Land is key to the sustenance of human beings. Relations between land and people are deep and interconnected. It is a vital element of production as well as the original source of all material prosperity. That is why its importance has never been diminished. In every phase of development- be it in agriculture or industrial revolution, land has been synonymous with power and affluence. At the same time, it has been the source of conflict in the society. Land-related problems emerge when there is no just distribution of land among the people. Under the feudal system, a limited number of landlords occupy the vast swathes of land, with most of the people deprived of minimum land required for their shelter and subsistence. Uneven distribution of land continues to pester the governments and state. So the issue of land reform has often been raised to solve the woes of landless people.

Nepal has been facing the different types of land-related problems for decades. The unequal distribution of land always leads to social and political conflict. The legal or illegal occupation of public land poses a challenge to the government. This sort of phenomenon has risen owing to the greediness and malfeasance of individuals or organisations that resort to dubious means to transfer the public or Guthi’s lands and into their name. For this, fraudsters establish an evil nexus with the corrupt officials and politicians to ensure legal right over the plots of land belonging to the state. The non-state actors take the advantage of weak government and administrative mechanisms while illegally claiming the public property. This results in the loss of huge revenues for the government.

In response to the demand that the illegally occupied land must be brought into the ownership of the state, the present government had formed a high-level commission to identify and protect the details of all public, government and Guthi land in May last year. The committee’s investigation has vindicated the people’s inkling. It has confirmed that 470 bighas of land were captured and their registration transferred by individuals, according to the news report carried out by this daily on Saturday. The five-member committee, headed by former Supreme Court judge Mohan Raman Bhattarai, had submitted its report to the government early last December. The government had owned up the report and agreed to implement its recommendations after the Cabinet endorsed it last week.

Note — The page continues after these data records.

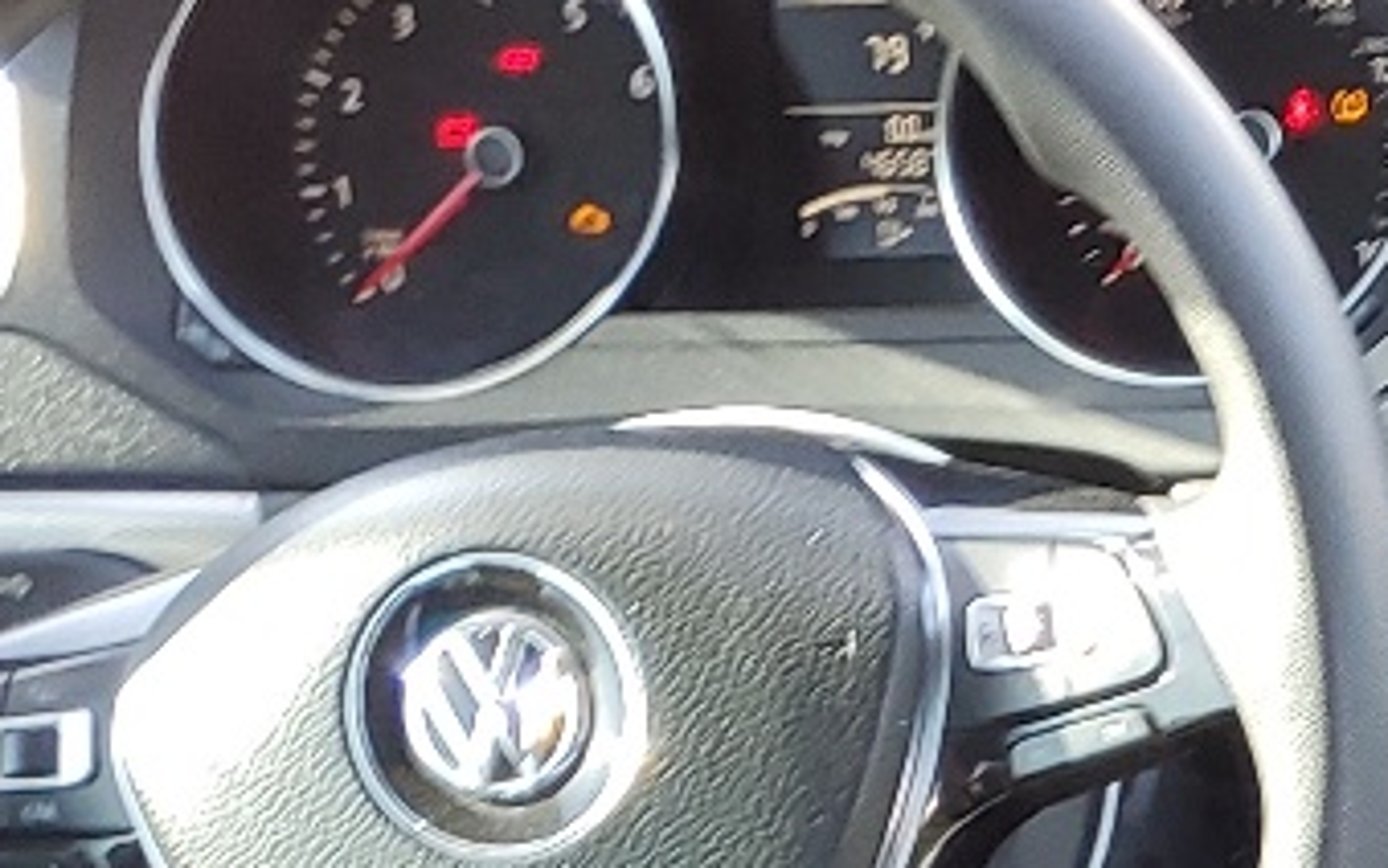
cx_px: 2162
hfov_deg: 14.8
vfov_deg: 9.3
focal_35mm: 130
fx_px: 4918
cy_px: 1900
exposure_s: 1/60.2
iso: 56
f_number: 1.5
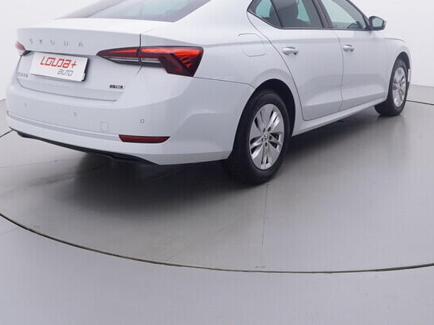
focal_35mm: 41
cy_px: 67
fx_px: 513
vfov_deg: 34.2
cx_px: 235
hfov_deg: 45.8
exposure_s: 1/80
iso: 200
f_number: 5
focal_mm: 15
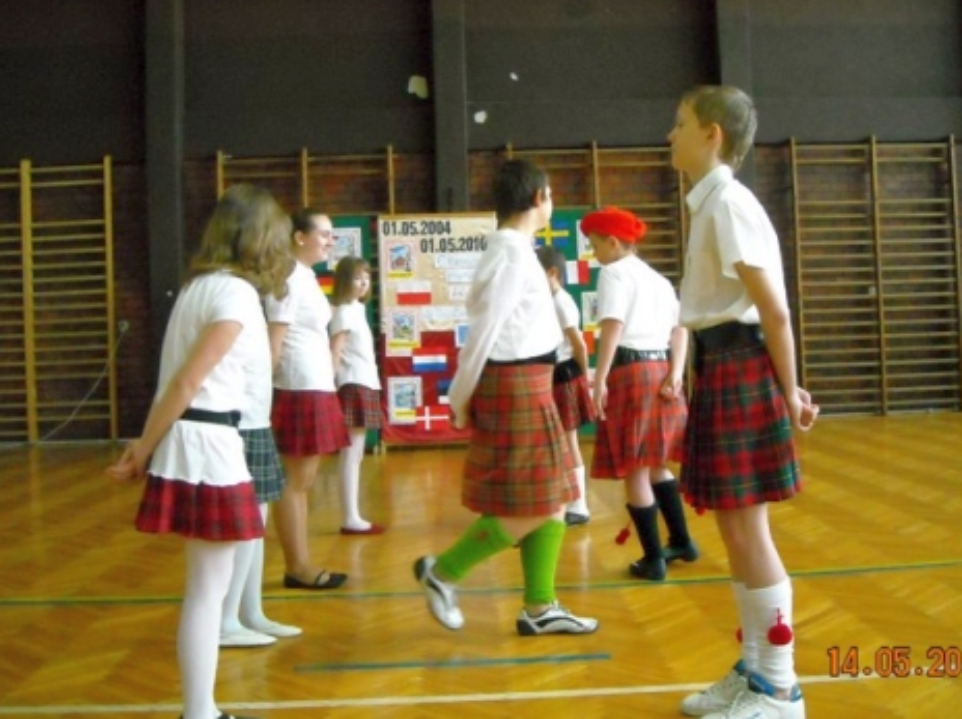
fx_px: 1110
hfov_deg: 46.8
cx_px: 493
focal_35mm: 40
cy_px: 337
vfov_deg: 35.9
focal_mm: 5.7
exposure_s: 1/129
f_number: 2.8
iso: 800
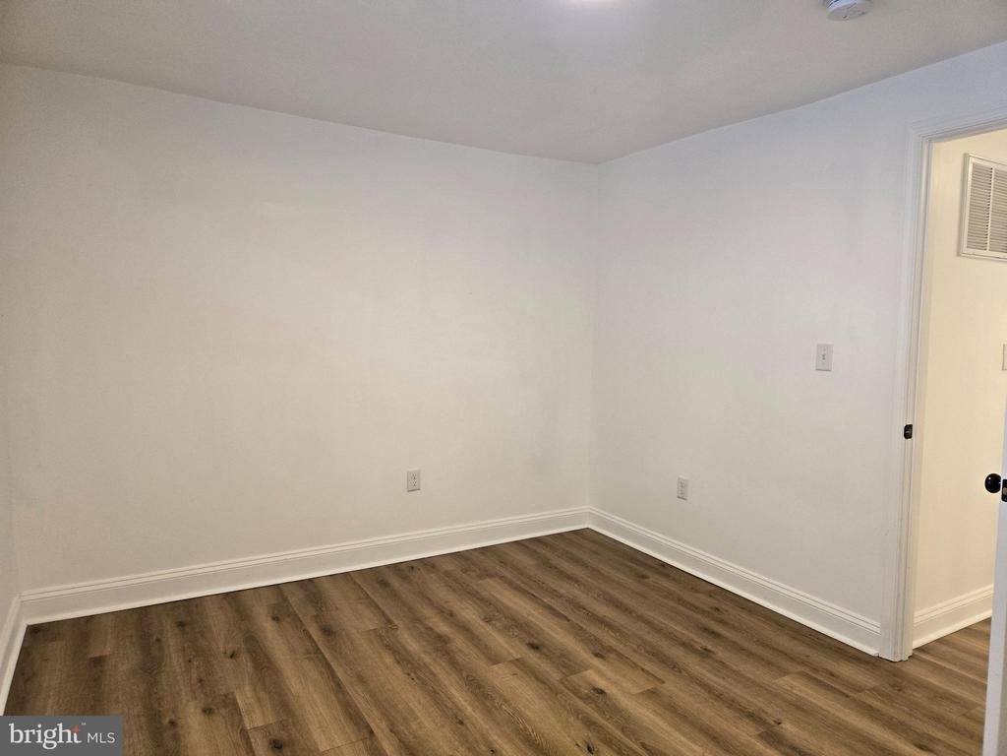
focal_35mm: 23
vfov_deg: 58.9
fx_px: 669
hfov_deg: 73.9
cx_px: 504
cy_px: 378
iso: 250
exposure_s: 1/120
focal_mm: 5.4
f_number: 1.8
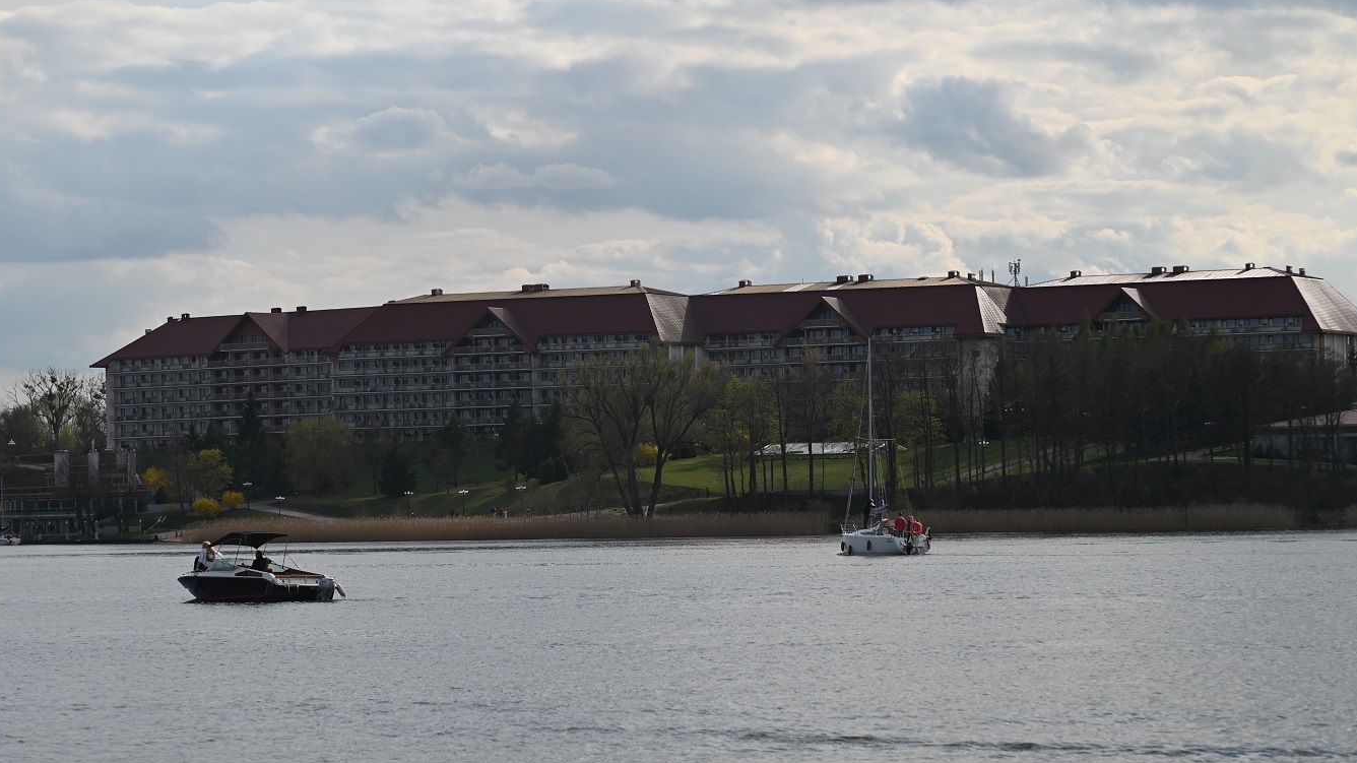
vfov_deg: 10.1
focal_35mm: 120
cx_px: 639
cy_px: 324
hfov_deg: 17.9
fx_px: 4317
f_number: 7.1
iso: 100
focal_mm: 102
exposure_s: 1/800
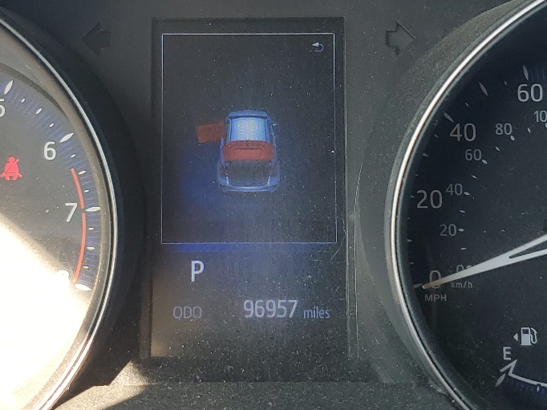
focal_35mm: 61
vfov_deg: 24.0
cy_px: 157
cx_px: 239
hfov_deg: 31.7
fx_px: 964
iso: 50
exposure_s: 1/182
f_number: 1.5
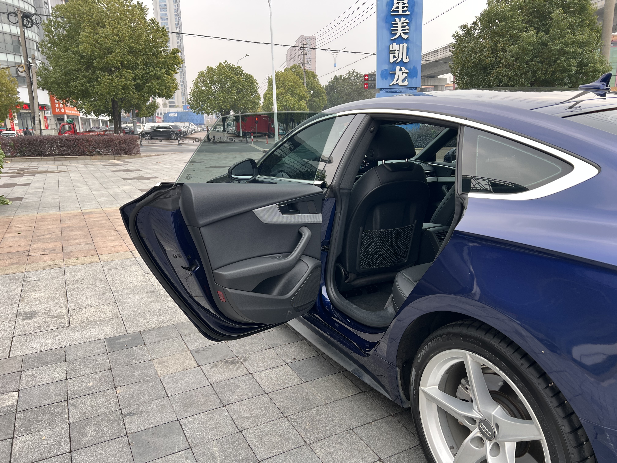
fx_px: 463
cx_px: 308
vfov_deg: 53.1
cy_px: 232
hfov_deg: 67.3
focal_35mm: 26
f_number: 1.5
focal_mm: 5.7
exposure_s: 1/202
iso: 40
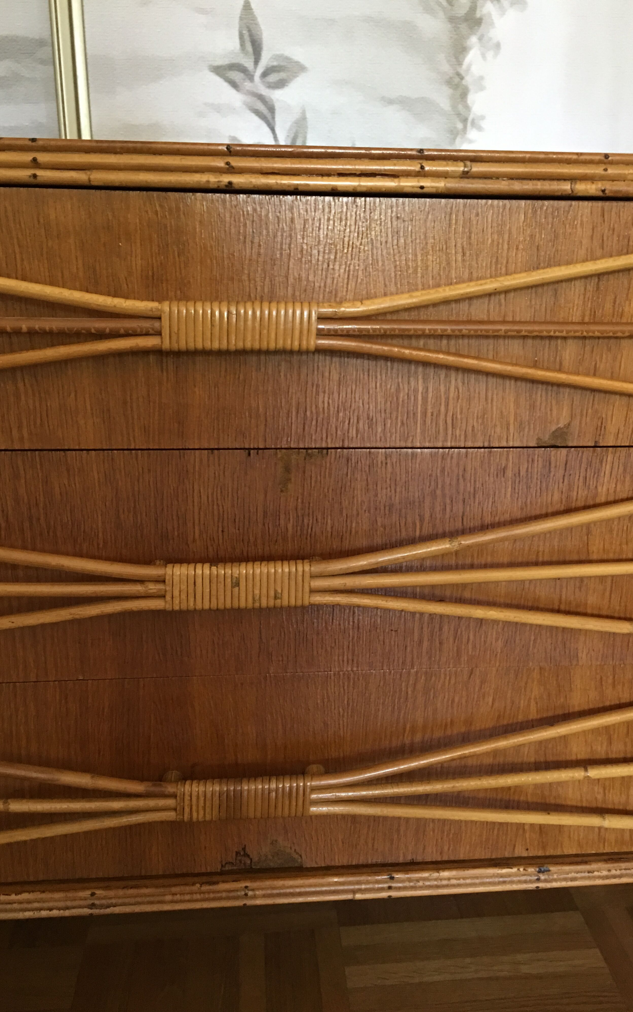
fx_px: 856
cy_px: 510
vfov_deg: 61.2
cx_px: 339
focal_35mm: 31
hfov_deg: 40.6
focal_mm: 4.15
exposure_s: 1/10
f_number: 2.2
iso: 80
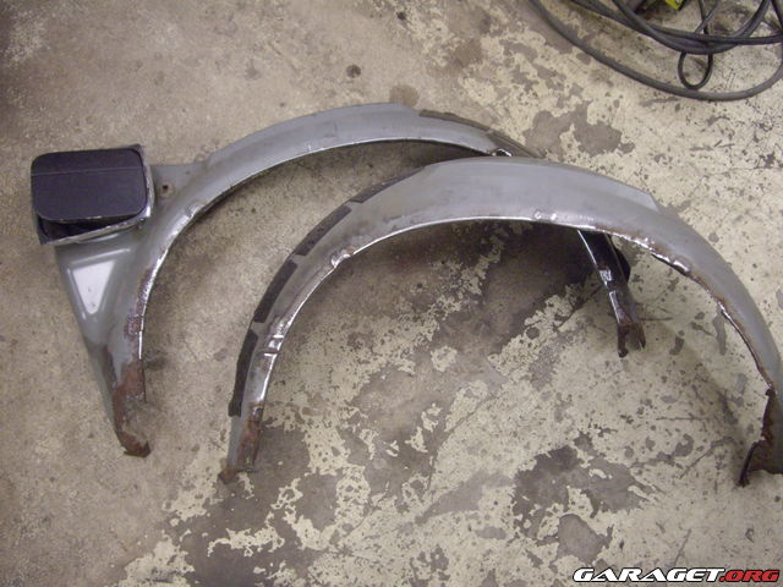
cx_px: 392
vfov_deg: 37.7
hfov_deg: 49.0
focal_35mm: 38
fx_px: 860
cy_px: 294
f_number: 2.8
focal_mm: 7.9
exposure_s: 1/40
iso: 400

The committee deserves praise for its meticulous works. The report primarily covers 10 different locations where large areas of the public land have been converted into the private property. A total of 348 bighas of land were found illegally registered under the individual names. For example, Sardu watersheds in Dharan were found massively encroached and illegally registered in the name of an NGO. Various individuals have captured Guthi land in Nepalgunj and Makwanpur. This is indeed a serious crime and perpetrators must be brought to book. The government must not drag its heels when it comes to implementing the recommendations of the report. This is necessary to strengthen the government’s ability to enforce the rule of law, buttress its own credibility and serve the broader interest of the people.